Using a method that allows for evaluation of the association between SBA and directly overlying cartilage loss within a subregion of the knee, thereby eliminating between-person confounding, we were able to demonstrate that the baseline presence of SBA was strongly associated with cartilage loss over time occurring within the same subregion of a knee. These results were consistent in both compartments of the knee, although there was a suggestion that the effects were of a greater magnitude in specific subregions that experience greater loading.
The current method has advantages over the more standard methods of analyses in its ability to eliminate between-person and between-knee confounding. As illustrated, if one were to conduct these analyses by simply evaluating the association of any baseline SBA with any cartilage loss over time in knees across all of the individuals using generalized GEEs, adjusting for age, sex, and BMI, the OR would be 3.0, in contrast to our finding of 7.5, which is an effect estimate that is biased toward the null by more than 2-fold. Even if one were to assess the relationship between baseline SBA in a given subregion with cartilage loss within the same subregion across all of the knees using GEEs, adjusting for age, sex, and BMI, the OR would be 5.4 (95% CI 4.1–7.0). In this latter GEE approach, although the sample size is increased 10-fold compared with the former GEE approach (since the analysis is subregion based rather than knee based), the upper bound of the 95% CI excludes the effect estimate obtained in the M:N matched case–control approach. In general, one is interested in causal relationships between a risk factor and disease. As such, conditional logistic regression and random-effects models both allow the assessment of subject-specific effects while eliminating between-person confounding. Therefore, such methods generate less biased results compared with approaches using GEEs, since the latter provides a population average across the study population and remains prone to between-person bias.
These results may suggest that SBA influences overlying cartilage loss due to alterations in bone surface shape that may make cartilage more vulnerable to altered load. SBA may therefore serve as a marker of an area undergoing compressive stress in which cartilage loss is inevitable. However, a limitation to this study is that causal relationships are difficult to discern. It is possible that cartilage loss and SBA may both be features of severe disease, and that a more proximal insult has resulted in both the presence of SBA and cartilage loss. For example, bone marrow lesions have also been noted to be associated with both cartilage loss and SBA (14
). When we attempted to identify knees without any cartilage abnormalities at baseline, very few had SBA present, indicating that both seem to occur concurrently.

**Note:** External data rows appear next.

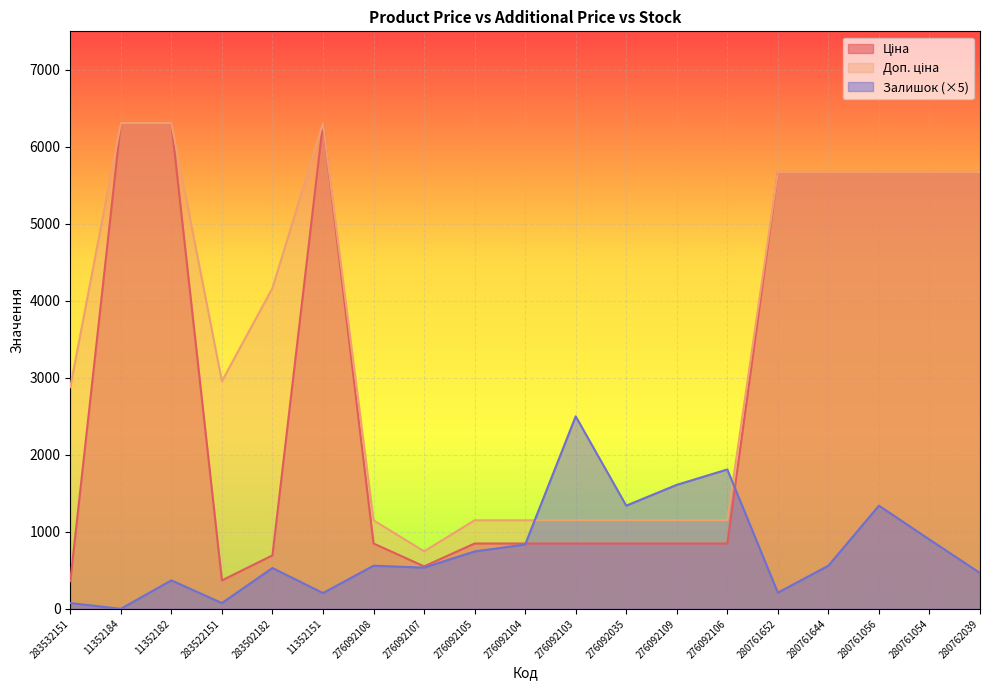

What is the approximate value of Залишок at 276092035?

1340.0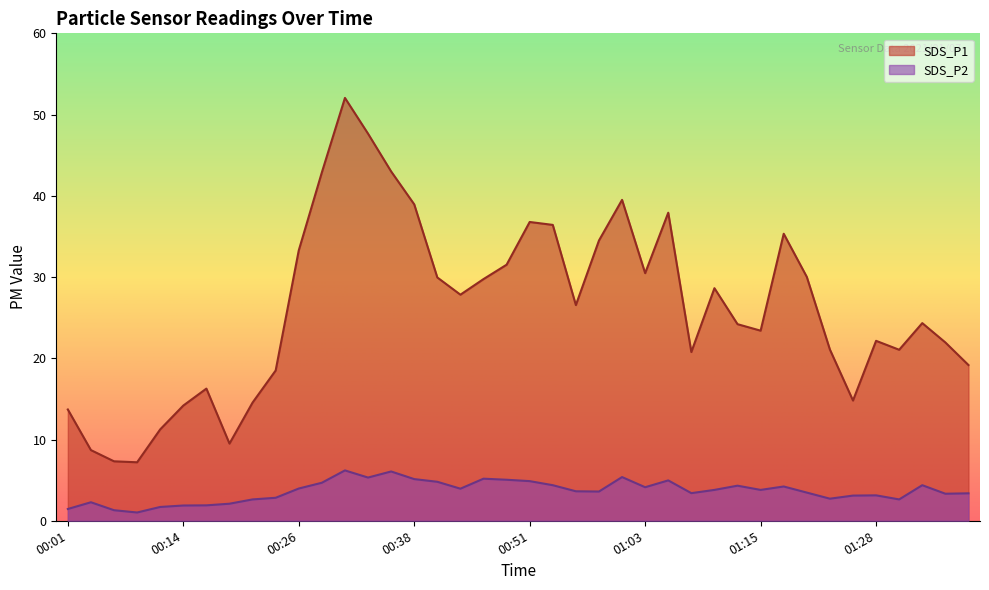

Where is SDS_P2 nearest to the value 3?

01:25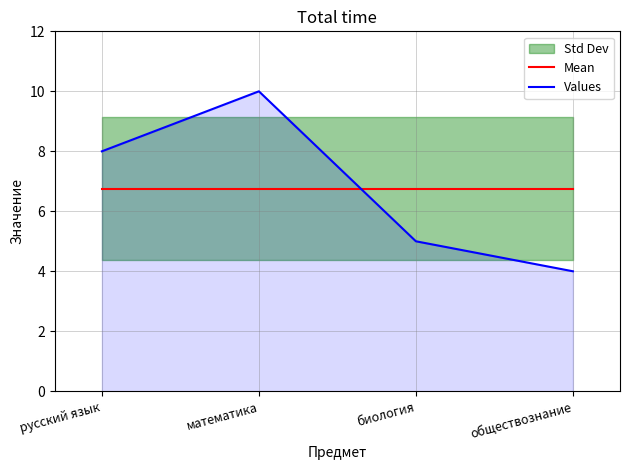

Reading left to right, what are all the values shown in this chart?

Mean: 6.8	6.8	6.8	6.8
Values: 8.0	10.0	5.0	4.0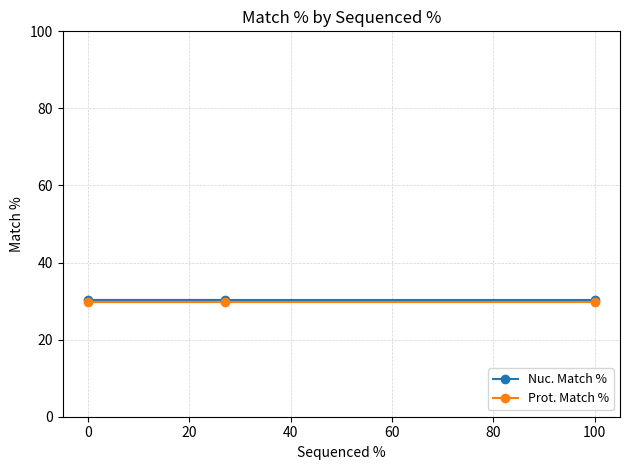

What is the sum of all Nuc. Match % values?

90.9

When we limited our analyses to different subregions, we noted that some subregions had higher associations between SBA and cartilage loss than others. This may reflect the fact that the curvature of the femur differs for the different subregions. For example, SBA may be more difficult to discern in the posterior femur. On the other hand, this may point to a stronger association occurring in specific subregions that experience greater load.
One proximal factor that may influence both SBA and cartilage loss is malalignment. Neutral limb alignment distributes load widely across an articular surface. Medial tibiofemoral knee OA is more common than lateral knee OA, likely in part because it is subject to more load than the lateral compartment. When a knee has varus malalignment, more stress is transmitted across the medial compartment. Malalignment is associated with an increased risk of structural radiographic progression in knees with existing OA and with cartilage loss in the compartment loaded by the malalignment (17
). Malalignment is also associated with ipsilateral bone marrow lesions, which are probably lesions of bone trauma deep to the subchondral plate (18
). Finally, malalignment has been associated with subchondral bone attrition on MRI cross-sectionally in a small sample of knees with existing OA (18
), as well as in the MOST cohort, in which malalignment was also associated with incident SBA in the more loaded compartment (20
). Because malalignment leads to altered stress in a joint, subchondral bone remodeling with resultant attrition can occur at those points of increased stress in response to those loads and in response to local micro-fractures as a result of those loads (21
). Therefore, the co-occurrence of SBA and cartilage loss within the same subregions of a knee, particularly for subregions thought to experience greater loading, may point to abnormal mechanical loading as a common cause of these pathologies. On the other hand, alterations in the bone surface shape resulting from SBA as well as cartilage loss changing the articular surface can in and of themselves also lead to malalignment and altered mechanical load through those regions. These intricate and complicated temporal relationships are difficult to disentangle.
In summary, the use of advanced methodology that has broad applicability to other studies of relationships between local pathologies within the knee has demonstrated that SBA is strongly associated with cartilage loss over time within the same subregion of a knee. Further studies into the temporal relationship of these findings along with the potential role of malalignment are warranted to provide additional insight into the relationship of bone pathology and cartilage loss in OA.